--- Data provided ---

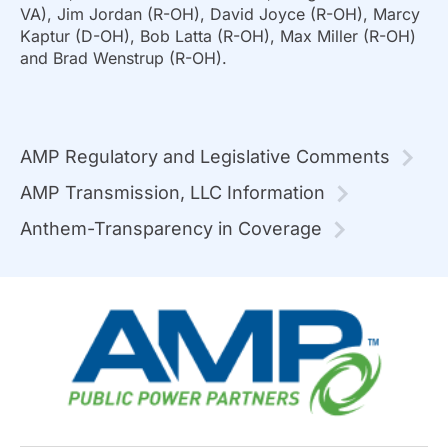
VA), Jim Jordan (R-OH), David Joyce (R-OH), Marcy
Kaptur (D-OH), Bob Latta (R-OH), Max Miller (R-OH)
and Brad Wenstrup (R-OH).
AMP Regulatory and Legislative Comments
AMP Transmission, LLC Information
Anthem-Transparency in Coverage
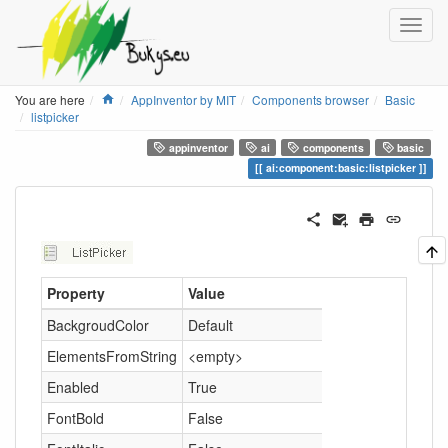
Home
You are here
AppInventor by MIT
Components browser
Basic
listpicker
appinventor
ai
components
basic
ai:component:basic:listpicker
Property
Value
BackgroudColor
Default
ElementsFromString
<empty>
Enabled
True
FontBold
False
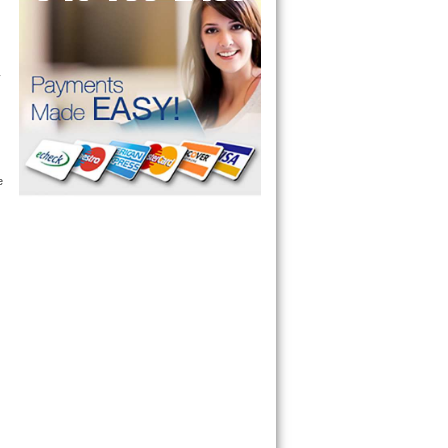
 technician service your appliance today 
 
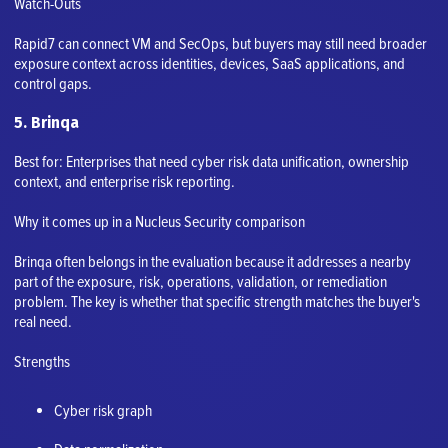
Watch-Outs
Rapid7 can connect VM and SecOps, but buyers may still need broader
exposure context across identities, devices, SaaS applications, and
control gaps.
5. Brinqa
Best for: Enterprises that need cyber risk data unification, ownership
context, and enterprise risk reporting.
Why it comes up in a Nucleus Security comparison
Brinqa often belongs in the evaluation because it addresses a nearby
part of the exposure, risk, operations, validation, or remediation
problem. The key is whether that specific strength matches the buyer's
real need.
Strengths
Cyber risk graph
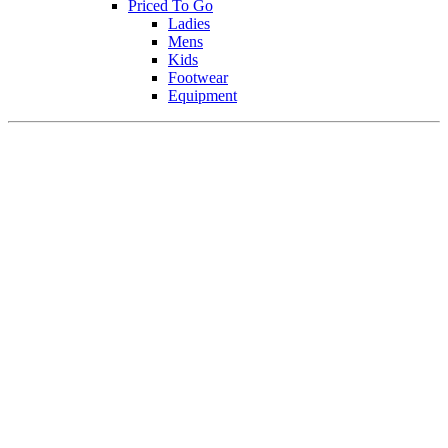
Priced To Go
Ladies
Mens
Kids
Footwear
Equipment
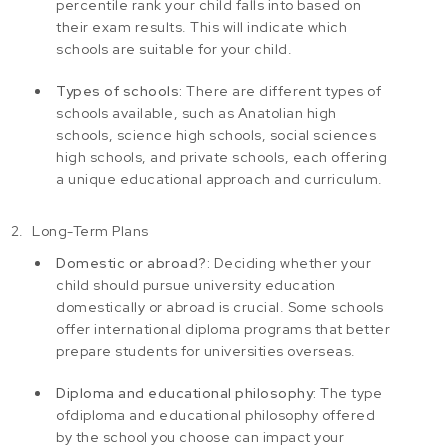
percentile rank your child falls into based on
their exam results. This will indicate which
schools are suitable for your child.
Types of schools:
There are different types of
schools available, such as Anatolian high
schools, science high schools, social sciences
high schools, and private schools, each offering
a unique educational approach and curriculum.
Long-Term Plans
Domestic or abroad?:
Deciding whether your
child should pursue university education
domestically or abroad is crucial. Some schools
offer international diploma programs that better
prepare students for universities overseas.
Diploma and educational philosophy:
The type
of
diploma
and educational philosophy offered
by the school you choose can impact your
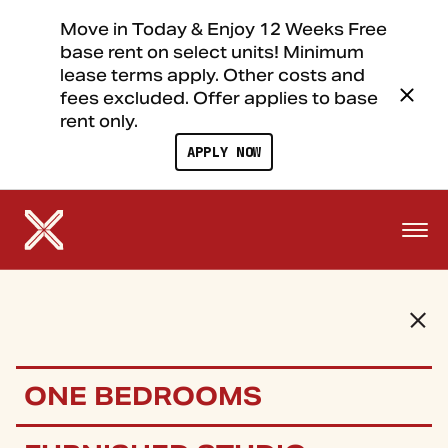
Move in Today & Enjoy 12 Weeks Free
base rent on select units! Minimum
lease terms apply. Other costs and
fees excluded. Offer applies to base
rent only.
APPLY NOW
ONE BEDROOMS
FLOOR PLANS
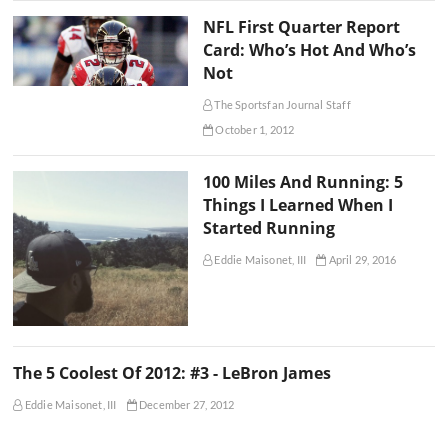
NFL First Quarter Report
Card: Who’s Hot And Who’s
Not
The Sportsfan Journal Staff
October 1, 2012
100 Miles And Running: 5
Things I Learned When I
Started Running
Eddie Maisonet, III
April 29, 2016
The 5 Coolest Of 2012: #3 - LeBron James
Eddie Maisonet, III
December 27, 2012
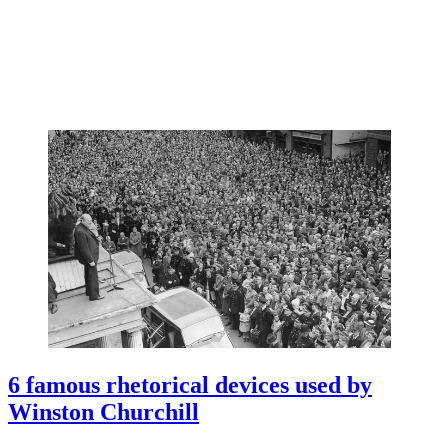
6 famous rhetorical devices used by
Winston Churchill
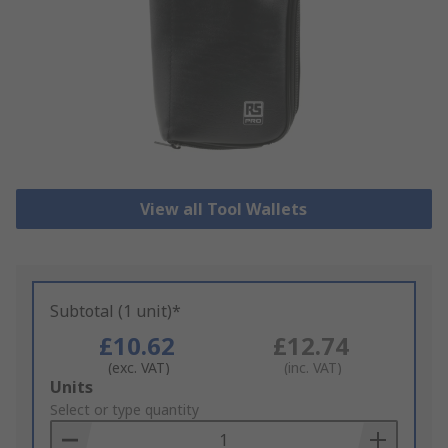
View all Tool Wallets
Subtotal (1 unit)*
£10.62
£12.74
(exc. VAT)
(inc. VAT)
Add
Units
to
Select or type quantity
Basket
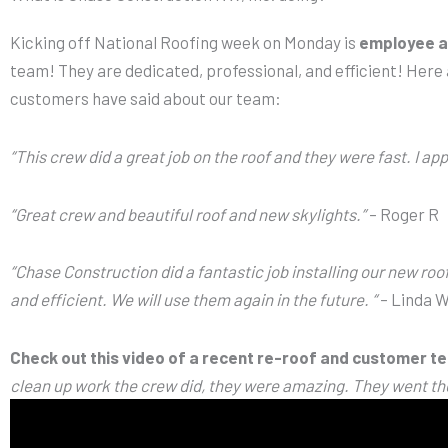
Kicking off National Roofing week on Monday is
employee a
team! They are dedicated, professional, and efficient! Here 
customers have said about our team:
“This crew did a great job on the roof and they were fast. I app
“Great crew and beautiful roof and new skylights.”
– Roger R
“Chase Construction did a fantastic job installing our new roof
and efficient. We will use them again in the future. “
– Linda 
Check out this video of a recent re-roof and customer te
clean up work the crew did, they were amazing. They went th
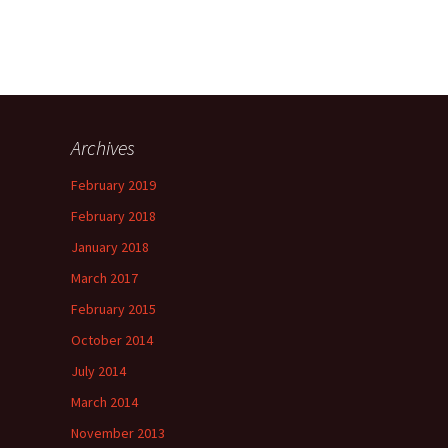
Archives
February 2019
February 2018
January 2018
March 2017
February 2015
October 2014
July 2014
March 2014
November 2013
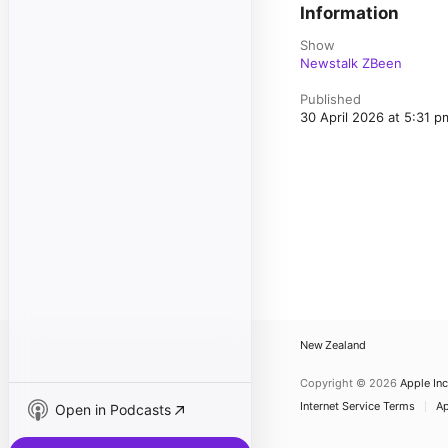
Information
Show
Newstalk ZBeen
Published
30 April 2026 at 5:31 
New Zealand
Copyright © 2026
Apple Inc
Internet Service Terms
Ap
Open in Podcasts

---
--- Data provided ---

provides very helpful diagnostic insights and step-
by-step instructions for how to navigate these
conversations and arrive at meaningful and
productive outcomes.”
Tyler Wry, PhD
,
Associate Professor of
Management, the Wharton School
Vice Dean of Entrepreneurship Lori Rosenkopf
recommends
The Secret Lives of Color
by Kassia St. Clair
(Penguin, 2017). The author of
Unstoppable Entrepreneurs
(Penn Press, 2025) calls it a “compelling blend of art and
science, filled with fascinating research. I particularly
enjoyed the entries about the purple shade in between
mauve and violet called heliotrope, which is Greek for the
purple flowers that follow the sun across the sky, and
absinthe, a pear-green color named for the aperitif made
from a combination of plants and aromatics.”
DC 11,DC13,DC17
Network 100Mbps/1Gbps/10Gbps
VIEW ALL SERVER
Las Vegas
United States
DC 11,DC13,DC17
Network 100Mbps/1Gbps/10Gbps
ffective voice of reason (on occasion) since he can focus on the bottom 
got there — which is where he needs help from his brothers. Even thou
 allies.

---
--- Data provided ---

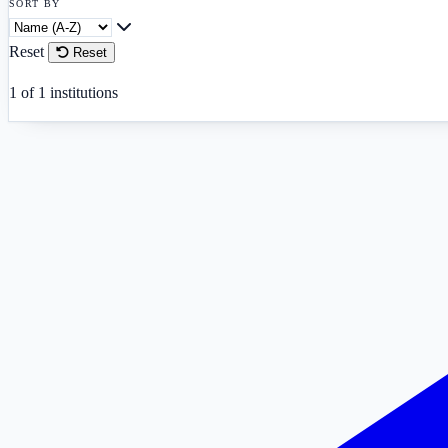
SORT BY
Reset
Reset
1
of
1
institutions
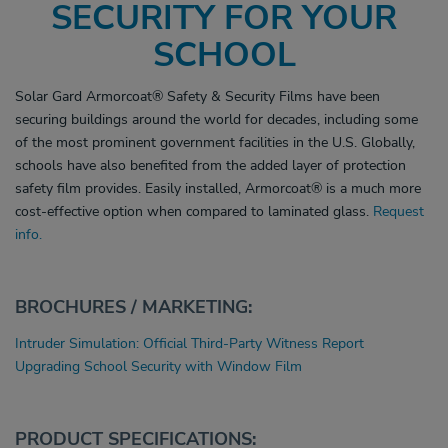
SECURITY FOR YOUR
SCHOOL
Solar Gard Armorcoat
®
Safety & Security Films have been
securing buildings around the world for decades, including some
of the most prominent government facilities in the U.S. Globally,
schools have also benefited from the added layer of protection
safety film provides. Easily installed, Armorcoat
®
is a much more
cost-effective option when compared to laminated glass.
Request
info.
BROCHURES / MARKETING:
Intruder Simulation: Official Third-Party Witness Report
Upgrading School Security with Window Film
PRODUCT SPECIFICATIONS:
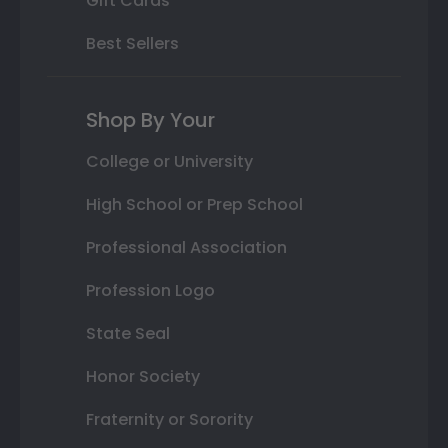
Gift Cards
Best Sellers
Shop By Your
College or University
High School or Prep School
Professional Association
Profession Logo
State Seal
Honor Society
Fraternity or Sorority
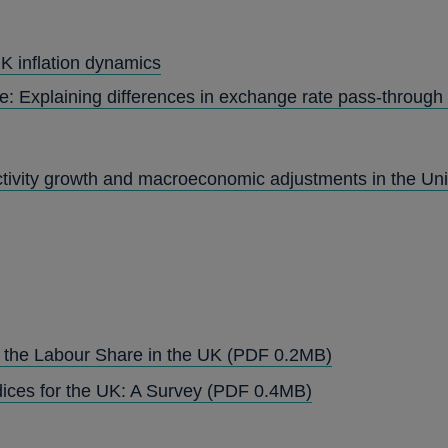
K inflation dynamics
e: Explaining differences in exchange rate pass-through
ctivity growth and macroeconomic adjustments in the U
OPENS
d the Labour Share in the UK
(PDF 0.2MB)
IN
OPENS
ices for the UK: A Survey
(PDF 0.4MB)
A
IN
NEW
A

---

» Problem statement: Convert the lines starting at the one that contains "VA), Jim Jordan" and ending at the one that contains "Cyber risk graph" into a Markdown table with two columns, Number and Text, giving each line its own numbered row. Skip blank lines and leave the pictures out.

» Output of the exercise:
| Number | Text |
|---|---|
| 1 | VA), Jim Jordan (R-OH), David Joyce (R-OH), Marcy |
| 2 | Kaptur (D-OH), Bob Latta (R-OH), Max Miller (R-OH) |
| 3 | and Brad Wenstrup (R-OH). |
| 4 | AMP Regulatory and Legislative Comments |
| 5 | AMP Transmission, LLC Information |
| 6 | Anthem-Transparency in Coverage |
| 7 | Home |
| 8 | You are here |
| 9 | AppInventor by MIT |
| 10 | Components browser |
| 11 | Basic |
| 12 | listpicker |
| 13 | appinventor |
| 14 | ai |
| 15 | components |
| 16 | basic |
| 17 | ai:component:basic:listpicker |
| 18 | Property |
| 19 | Value |
| 20 | BackgroudColor |
| 21 | Default |
| 22 | ElementsFromString |
| 23 | <empty> |
| 24 | Enabled |
| 25 | True |
| 26 | FontBold |
| 27 | False |
| 28 |  technician service your appliance today  |
| 29 | Watch-Outs |
| 30 | Rapid7 can connect VM and SecOps, but buyers may still need broader |
| 31 | exposure context across identities, devices, SaaS applications, and |
| 32 | control gaps. |
| 33 | 5. Brinqa |
| 34 | Best for: Enterprises that need cyber risk data unification, ownership |
| 35 | context, and enterprise risk reporting. |
| 36 | Why it comes up in a Nucleus Security comparison |
| 37 | Brinqa often belongs in the evaluation because it addresses a nearby |
| 38 | part of the exposure, risk, operations, validation, or remediation |
| 39 | problem. The key is whether that specific strength matches the buyer's |
| 40 | real need. |
| 41 | Strengths |
| 42 | Cyber risk graph |